▶ [Extrait choisi]
-----

L'effet papillon
a) Sa définition et en quoi consiste t-il ?
Une chaine de causalité se matérialise par une succession d'évènements qui se suivent les uns les autres et dont le précèdent induit le suivant. L'effet papillon correspond au constat qu'entre deux chaines d'évènements quasiment identiques, un évènement apparemment insignifiant au début de la chaine de causalité donne un résultat très différent à la fin de la chaîne.
C'est le météorologue Edward Lorenz (1917-2008) qui a remis en lumière la théorie du chaos d'Hadamard et Poincaré.

Lorenz a suivi des études de mathématiques au Dartmouth College, puis à l'université d'Harvard. Il a ensuite travaillé comme météorologue pour l'armée de l'air américaine durant la seconde guerre mondiale, puis a passé un doctorat en météorologie en 1948 au Massachussets Institute of Technology. Comprenant l'utilité des premiers ordinateurs pour traiter les séries de données, Lorenz travaillait à bâtir des scénarios de prévision du temps (beau temps ou tempête), pour comprendre comment évoluaient les masses d'air, à l'aide de données telles que la température, le vent, la pression, ...
Un jour de 1963, après que son ordinateur (le Royal McBee) ait longuement traité une série de données pour simuler les conditions météorologiques sur 2 mois, Lorenz décida de soumettre à nouveau les calculs avec des données intermédiaires pour s'assurer de la validité des résultats.

Selon l'anecdote « la chaleur de son McBee lui avait donné soif et, pressé d'aller se chercher un café, il rentra ses données avec 3 décimales au lieu des 6 habituelles». Une autre source indique que c'est en réalité le listing imprimé suite au premier calcul qui n'affichait que 3 décimales. Les courbes qui apparurent sur son ordinateur suite à ce deuxième traitement étaient en désaccord total avec celles issues du premier traitement. Les perturbations doublaient de manière exponentielle, si bien qu'au bout de deux mois, les données simulées allaient dans des directions différentes.
Ainsi, il en conclut qu'une infime modification des données d'origine d'un calcul très complexe avait eu un gros impact sur le résultat final: les données avaient varié de moins d'un millième de degrés pour la température ou de moins d'un millième de seconde pour la vitesse du vent, et le résultat était que les courbes divergeaient de plus en plus au fil du temps de simulation.

Effet d'une modification des conditions initiales. Les points rouges représentent l'itération avec une valeur de départ de 0.4 et les points bleus représentent l'itération avec une valeur de départ de 0.401
Ces infimes différences aboutissent donc à des résultats totalement divergents et à une situation météorologique différente. Lorenz en conclut que si l'atmosphère réagit de manière semblable à ses simulations, il est impossible d'établir des prévisions météorologiques détaillées. C'est ainsi que fut établie la théorie du Chaos.
Lorenz a modélisé sa théorie avec son attracteur étrange. L'illustration obtenue s'apparente à des ailes déployées de papillon, d'où le nom d'effet papillon.

-----

▶ [Données fournies]
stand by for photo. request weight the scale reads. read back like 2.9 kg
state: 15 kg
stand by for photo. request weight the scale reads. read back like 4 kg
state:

-----

▶ [Travail à faire]
**A)** D'après le texte sur l'effet papillon, en quelle année Lorenz a-t-il passé son doctorat en météorologie ?
**B)** Traduisez en anglais, s'il vous plaît, cette phrase du texte sur l'effet papillon : « C'est le météorologue Edward Lorenz (1917-2008) qui a remis en lumière la théorie du chaos d'Hadamard et Poincaré. »
**C)** Poursuivez le texte sur l'effet papillon après sa dernière phrase.

▶ [Résultats par tâche]
**A)** En 1948.

**B)** It was the meteorologist Edward Lorenz (1917–2008) who brought Hadamard and Poincaré's chaos theory back into the spotlight.

**C)**
Ses découvertes ont valu à Lorenz de nombreux prix : le prix Crafoord en 1983, dont il est co-lauréat et le prix Kyoto, en 1991, pour les sciences de la Terre et de
la planète. De plus, il reçut en 2004 la médaille de Buys Ballot (de l'académie des arts et des sciences de Hollande) pour cet apport inestimable à la météorologie et aux autres sciences.
Cette théorie est donc née « par hasard ». Lorenz fit cette découverte alors que l'objet de ses travaux était autre : c'est ce qu'on appelle la sérendipité. Ce terme nous vient du Royaume-Uni (Horace Walpole en 1754) et s'applique tout aussi bien aux sciences qu'à l'art ou encore à la politique. La sérendipité est un état d'esprit qui consiste à savoir tirer profit des trouvailles faites par hasard (alors qu'il ne s'agissait pas du sujet de recherche), c'est-à-dire, les analyser et pouvoir proposer des hypothèses.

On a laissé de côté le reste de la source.